(Source document begins)

National Archives presidential transition

    The National Archives and Records Administration (NARA) 
also plays a key role in transitions by helping the outgoing 
administration prepare files and documents for archiving. The 
bill provides for better transition planning at NARA by 
allowing for inclusion, in the budget request for NARA for the 
fiscal year in which an incumbent president's first term would 
expire, estimated costs of NARA's Presidential transition 
activities.

Conclusion

    The success of a transition in large part depends on the 
expectations set by the incumbent president and the initiatives 
of the major candidates and president-elect. For example, the 
climate of cooperation and professionalism, combined with 
thorough transition planning, during the transition between 
President George W. Bush and then President-elect Barack Obama, 
led to what has been characterized as one of the most seamless 
transitions in modern history.\16\ S. 1172 would provide 
significant additional authorities and processes for 
strengthening transition planning, and will provide a strong 
endorsement from Congress of highly organized transitions that 
start well before Election Day.
---------------------------------------------------------------------------
    \16\See, e.g., Ready to Govern, pp. i, 3.
---------------------------------------------------------------------------

                        III. Legislative History

    The Edward ``Ted'' Kaufman and Michael Leavitt Presidential 
Transitions Improvements Act of 2015, S. 1172, was introduced 
April 30, 2015, by Senators Tom Carper (D-De.), and RonJohnson 
(R-Wi.). The bill was referred to the Committee on Homeland Security 
and Governmental Affairs.
    The Committee considered S. 1172 at a business meeting on 
May 6, 2015. During the business meeting, three amendments were 
adopted. Senator Johnson's first amendment requires the Office 
of Personnel and Management (OPM) to report the number, names, 
titles, and pay of all political appointees who have been 
converted to career positions to the Committee on Oversight & 
Government Reform (OGR) and the Homeland Security and 
Governmental Affairs Committee (HSGAC) on a quarterly basis.

(Source document ends)
(Given entries begins)

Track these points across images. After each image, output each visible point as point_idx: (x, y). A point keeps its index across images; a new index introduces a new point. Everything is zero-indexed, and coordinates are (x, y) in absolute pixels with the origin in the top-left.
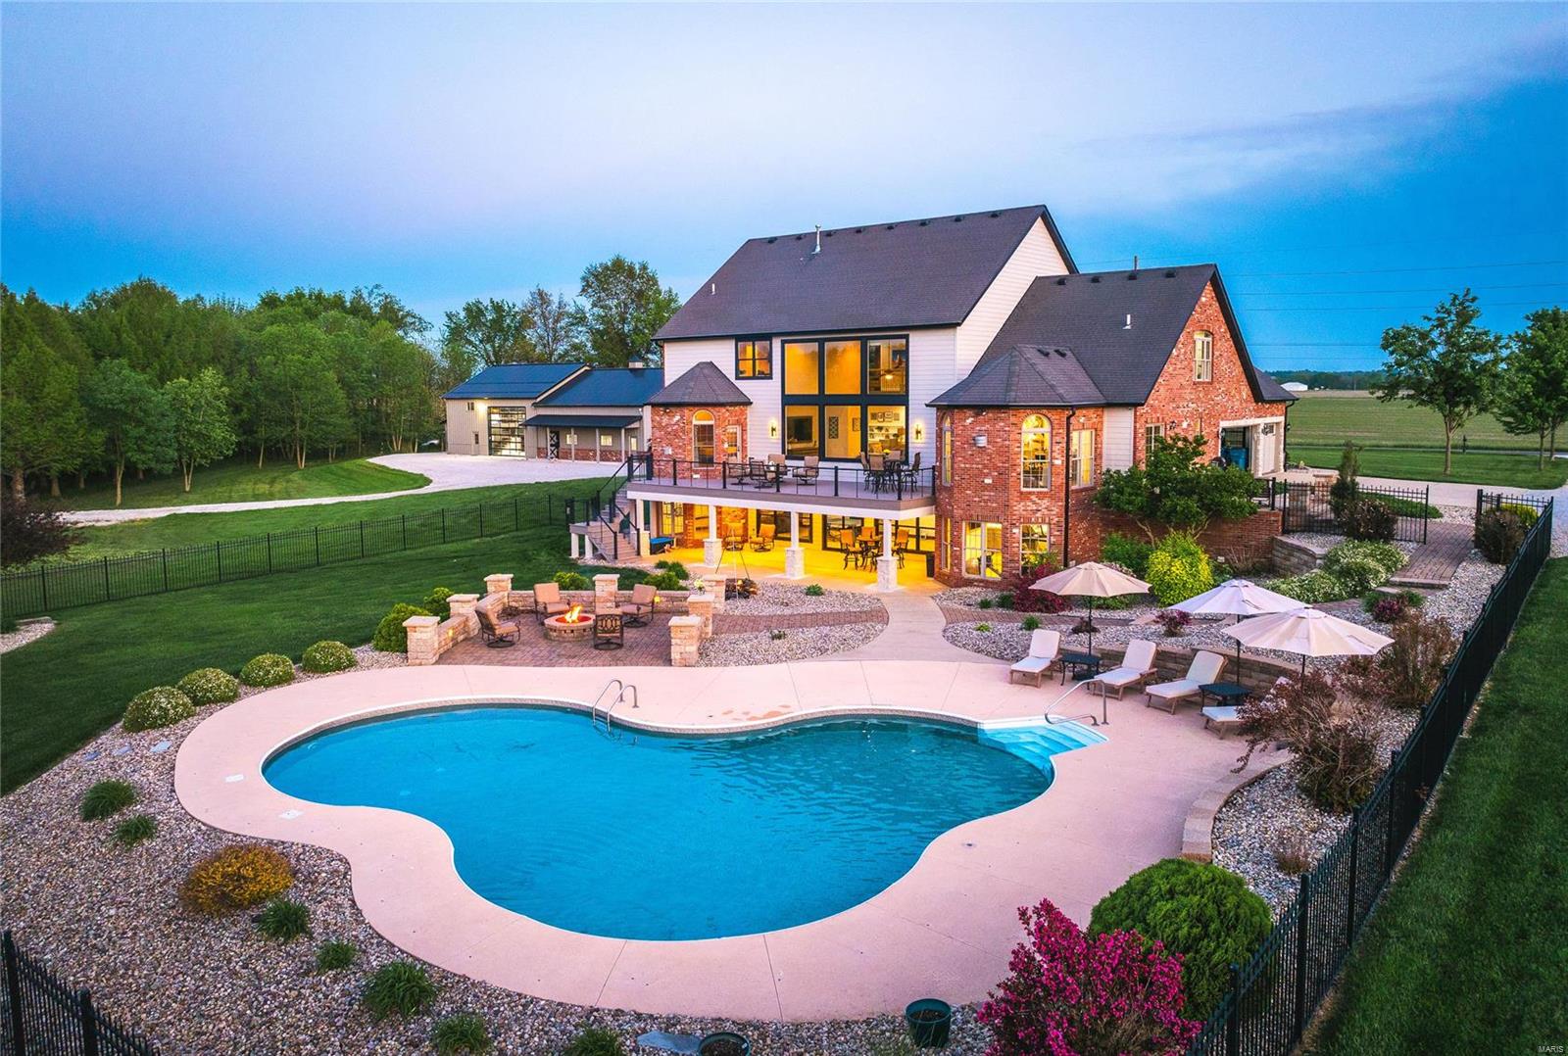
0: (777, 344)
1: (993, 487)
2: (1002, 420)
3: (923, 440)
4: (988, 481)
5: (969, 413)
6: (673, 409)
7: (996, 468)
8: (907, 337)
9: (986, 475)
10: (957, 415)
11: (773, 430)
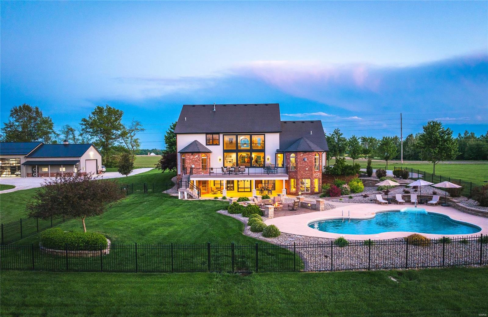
0: (221, 136)
1: (308, 170)
2: (311, 154)
3: (270, 161)
4: (307, 169)
5: (302, 153)
6: (195, 154)
7: (309, 166)
8: (264, 135)
9: (306, 168)
10: (298, 153)
11: (220, 159)
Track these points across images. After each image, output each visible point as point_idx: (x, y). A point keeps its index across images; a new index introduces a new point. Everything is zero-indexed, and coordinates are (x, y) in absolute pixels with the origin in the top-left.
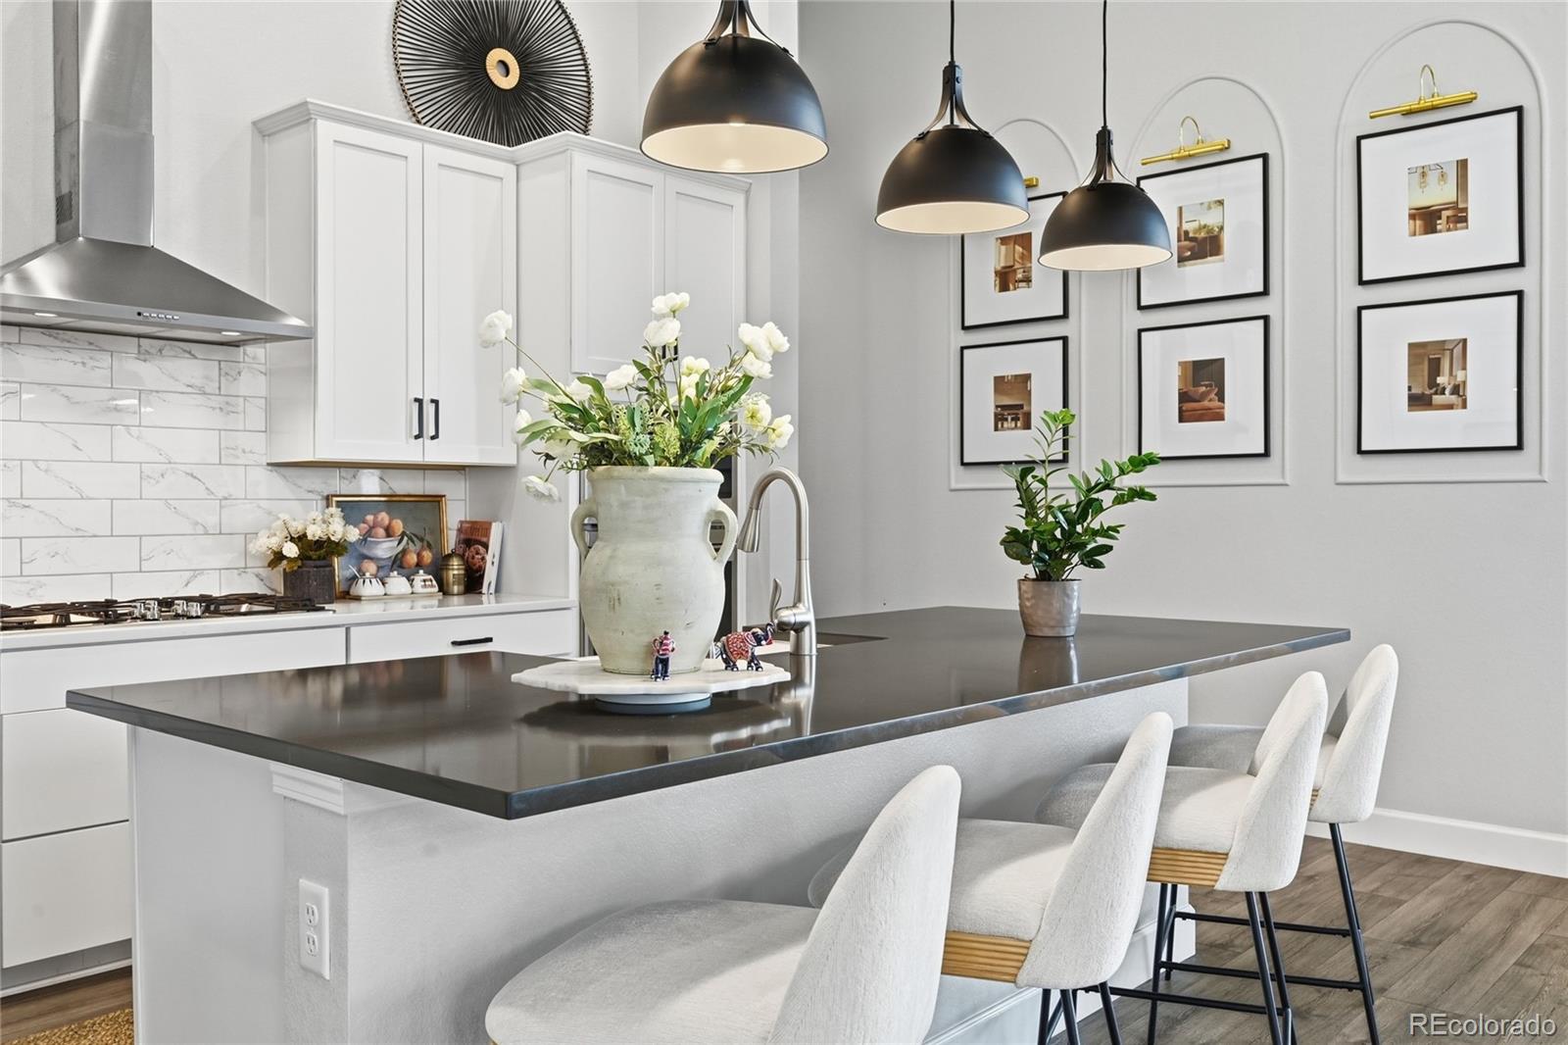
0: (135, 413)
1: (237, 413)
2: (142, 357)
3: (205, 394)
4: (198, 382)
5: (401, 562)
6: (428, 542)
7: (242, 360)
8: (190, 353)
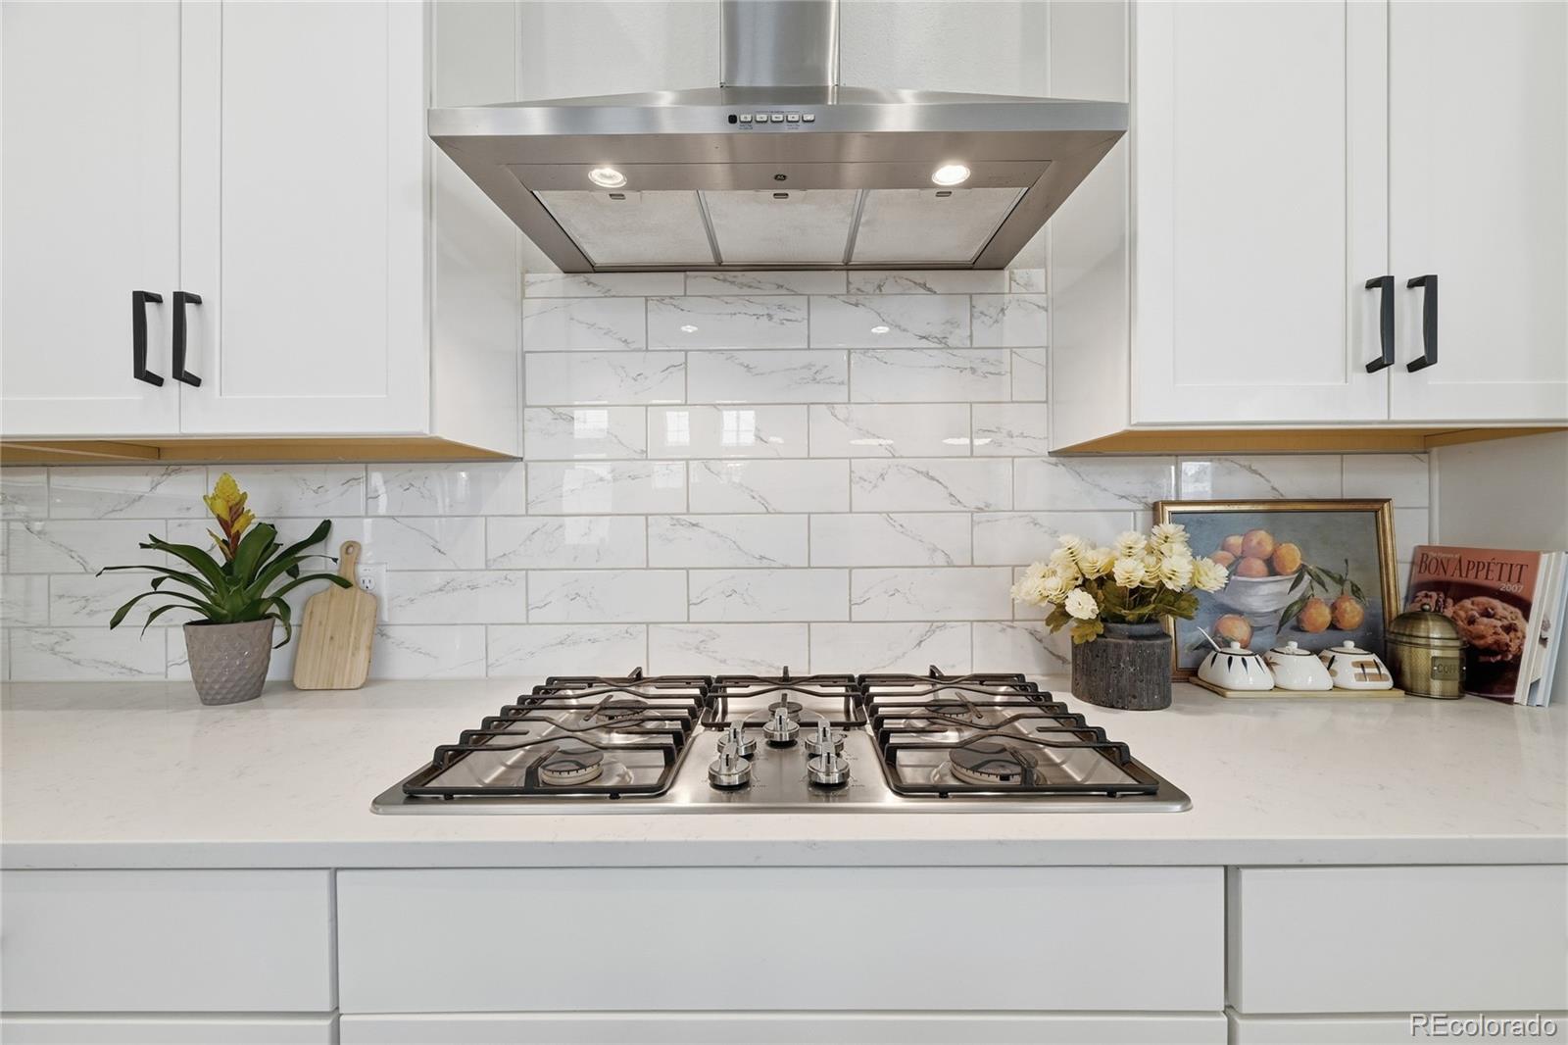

(Given entries ends)

_Work item 1_
List every organization that the transition report excerpt identifies with an abbreviation in parentheses, giving each abbreviation with its full name.
_Work item 2_
Answer these from the transition report excerpt:
(a) On what date was S. 1172 introduced?
(b) How many amendments were adopted at the May 6, 2015 business meeting?
(c) Which transition is described as one of the most seamless in modern history?
The rows have no connection to the transition report excerpt.

_Answer area 1_
NARA: National Archives and Records Administration
OPM: Office of Personnel and Management
OGR: Committee on Oversight & Government Reform
HSGAC: Homeland Security and Governmental Affairs Committee

_Answer area 2_
(a) April 30, 2015
(b) Three
(c) The transition between President George W. Bush and then President-elect Barack Obama